- _INFORMATION GIVEN_
..........

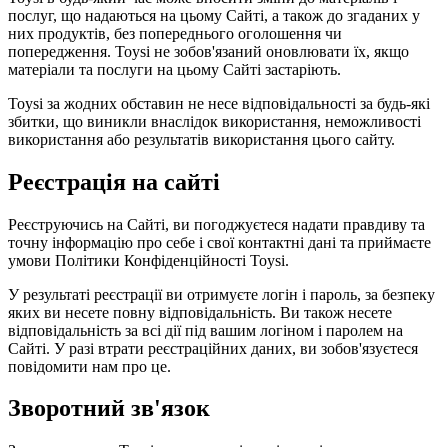
послуг, що надаються на цьому Сайті, а також до згаданих у
них продуктів, без попереднього оголошення чи
попередження. Toysi не зобов'язаний оновлювати їх, якщо
матеріали та послуги на цьому Сайті застаріють.
Toysi за жодних обставин не несе відповідальності за будь-які
збитки, що виникли внаслідок використання, неможливості
використання або результатів використання цього сайту.
Реєстрація на сайті
Реєструючись на Сайті, ви погоджуєтеся надати правдиву та
точну інформацію про себе і свої контактні дані та приймаєте
умови
Політики Конфіденційності Toysi
.
У результаті реєстрації ви отримуєте логін і пароль, за безпеку
яких ви несете повну відповідальність. Ви також несете
відповідальність за всі дії під вашим логіном і паролем на
Сайті. У разі втрати реєстраційних даних, ви зобов'язуєтеся
повідомити нам про це.
Зворотний зв'язок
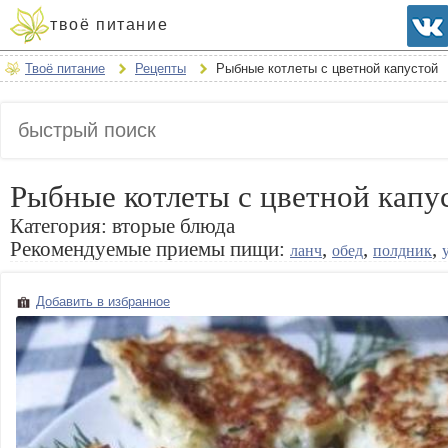
твоё питание
Твоё питание
Рецепты
Рыбные котлеты с цветной капустой
Рыбные котлеты с цветной капу
Категория:
вторые блюда
Рекомендуемые приемы пищи:
,
,
,
ланч
обед
полдник
Добавить в избранное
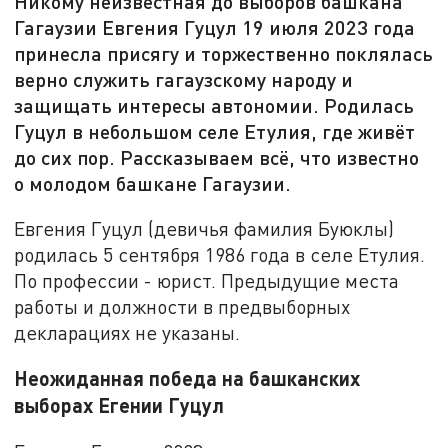
Никому неизвестная до выборов башкана
Гагаузии Евгения Гуцул 19 июля 2023 года
принесла присягу и торжественно поклялась
верно служить гагаузскому народу и
защищать интересы автономии. Родилась
Гуцул в небольшом селе Етулия, где живёт
до сих пор. Рассказываем всё, что известно
о молодом башкане Гагаузии.
Евгения Гуцул (девичья фамилия Буюклы)
родилась 5 сентября 1986 года в селе Етулия.
По профессии - юрист. Предыдущие места
работы и должности в предвыборных
декларациях не указаны.
Неожиданная победа на башканских
выборах Егении Гуцул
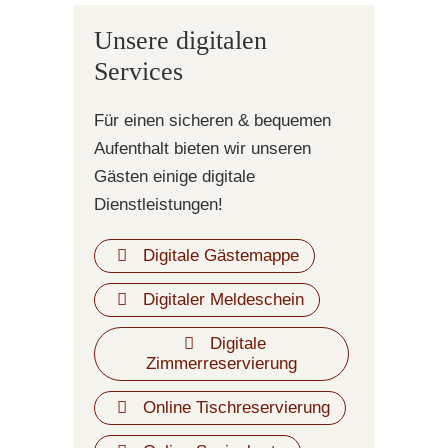
Unsere digitalen
Services
Für einen sicheren & bequemen
Aufenthalt bieten wir unseren
Gästen einige digitale
Dienstleistungen!
Digitale Gästemappe
Digitaler Meldeschein
Digitale
Zimmerreservierung
Online Tischreservierung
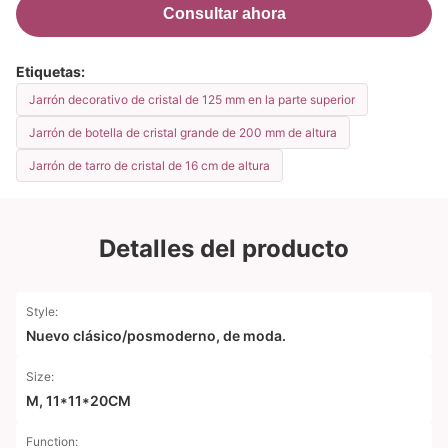
Consultar ahora
Etiquetas:
Jarrón decorativo de cristal de 125 mm en la parte superior
Jarrón de botella de cristal grande de 200 mm de altura
Jarrón de tarro de cristal de 16 cm de altura
Detalles del producto
Style:
Nuevo clásico/posmoderno, de moda.
Size:
M, 11*11*20CM
Function:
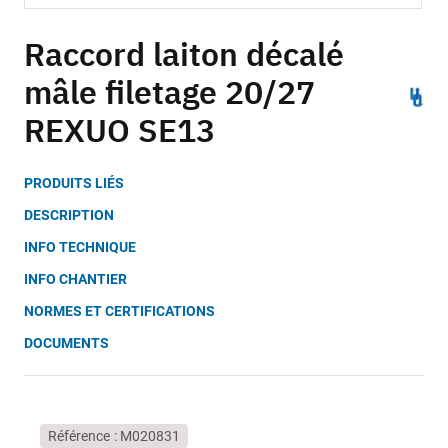
Skip
to
Raccord laiton décalé
the
mâle filetage 20/27
beginning
of
REXUO SE13
the
images
gallery
PRODUITS LIÉS
DESCRIPTION
INFO TECHNIQUE
INFO CHANTIER
NORMES ET CERTIFICATIONS
DOCUMENTS
Référence
M020831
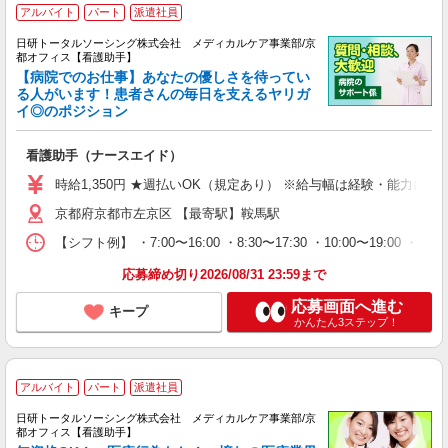
アルバイト
パート
派遣社員
日研トータルソーシング株式会社 メディカルケア事業部/京
都オフィス【看護助手】
【病院でのお仕事】あなたの優しさを待ってい
る人がいます！患者さんの毎日を支えるヤリガ
イ◎のポジション
看護助手（ナースエイド）
時給1,350円 ★週払いOK（規定あり） ※給与幅は経験・能力によ
京都府京都市左京区 【最寄駅】鞍馬駅
【シフト例】 ・7:00〜16:00 ・8:30〜17:30 ・10:00
応募締め切り2026/08/31 23:59まで
応募画面へ進む
キープ
かんたん3ステップ！
アルバイト
パート
派遣社員
日研トータルソーシング株式会社 メディカルケア事業部/京
都オフィス【看護助手】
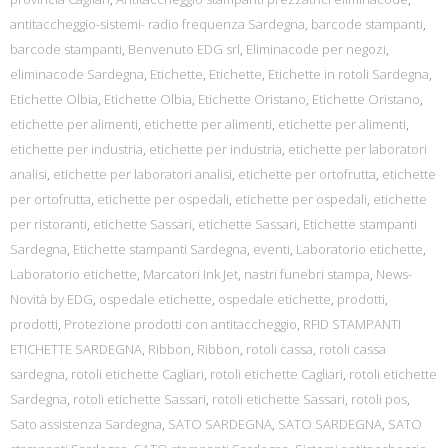
antitaccheggio-sistemi- radio frequenza Sardegna
,
barcode stampanti
,
barcode stampanti
,
Benvenuto EDG srl
,
Eliminacode per negozi
,
eliminacode Sardegna
,
Etichette
,
Etichette
,
Etichette in rotoli Sardegna
,
Etichette Olbia
,
Etichette Olbia
,
Etichette Oristano
,
Etichette Oristano
,
etichette per alimenti
,
etichette per alimenti
,
etichette per alimenti
,
etichette per industria
,
etichette per industria
,
etichette per laboratori
analisi
,
etichette per laboratori analisi
,
etichette per ortofrutta
,
etichette
per ortofrutta
,
etichette per ospedali
,
etichette per ospedali
,
etichette
per ristoranti
,
etichette Sassari
,
etichette Sassari
,
Etichette stampanti
Sardegna
,
Etichette stampanti Sardegna
,
eventi
,
Laboratorio etichette
,
Laboratorio etichette
,
Marcatori Ink Jet
,
nastri funebri stampa
,
News-
Novità by EDG
,
ospedale etichette
,
ospedale etichette
,
prodotti
,
prodotti
,
Protezione prodotti con antitaccheggio
,
RFID STAMPANTI
ETICHETTE SARDEGNA
,
Ribbon
,
Ribbon
,
rotoli cassa
,
rotoli cassa
sardegna
,
rotoli etichette Cagliari
,
rotoli etichette Cagliari
,
rotoli etichette
Sardegna
,
rotoli etichette Sassari
,
rotoli etichette Sassari
,
rotoli pos
,
Sato assistenza Sardegna
,
SATO SARDEGNA
,
SATO SARDEGNA
,
SATO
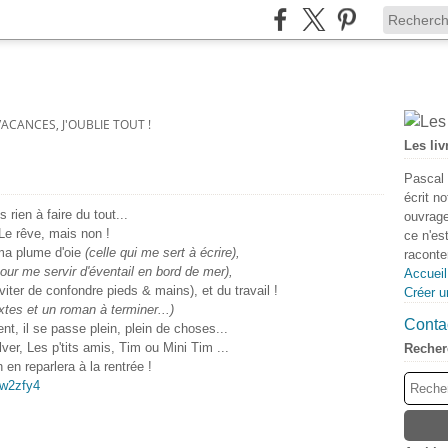
VACANCES, J'OUBLIE TOUT !
Les liv
Pascal 
écrit n
s rien à faire du tout...
ouvrage
Le rêve, mais non !
ce n'es
ma plume d'oie
(celle qui me sert à écrire),
raconter
our me servir d'éventail en bord de mer),
Accueil
viter de confondre pieds & mains), et du travail !
Créer u
extes et un roman à terminer...)
Contac
t, il se passe plein, plein de choses...
ver, Les p'tits amis, Tim ou Mini Tim ...
Recher
 en reparlera à la rentrée !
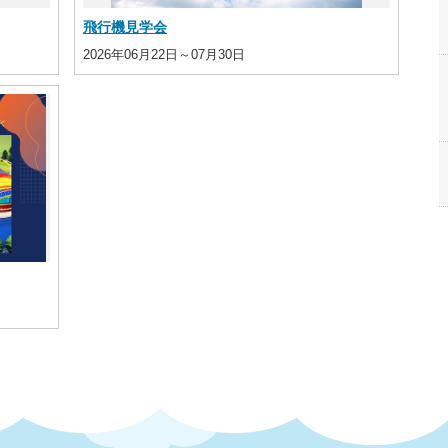
飛行機見学会
2026年06月22日～07月30日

..........

- _WORK INSTRUCTION_
This exercise asks for an exact copy of the lines from the first one in the data through the line that contains "використання або результатів", pictures excluded.

- _ANSWER TO THIS TASK_
послуг, що надаються на цьому Сайті, а також до згаданих у
них продуктів, без попереднього оголошення чи
попередження. Toysi не зобов'язаний оновлювати їх, якщо
матеріали та послуги на цьому Сайті застаріють.
Toysi за жодних обставин не несе відповідальності за будь-які
збитки, що виникли внаслідок використання, неможливості
використання або результатів використання цього сайту.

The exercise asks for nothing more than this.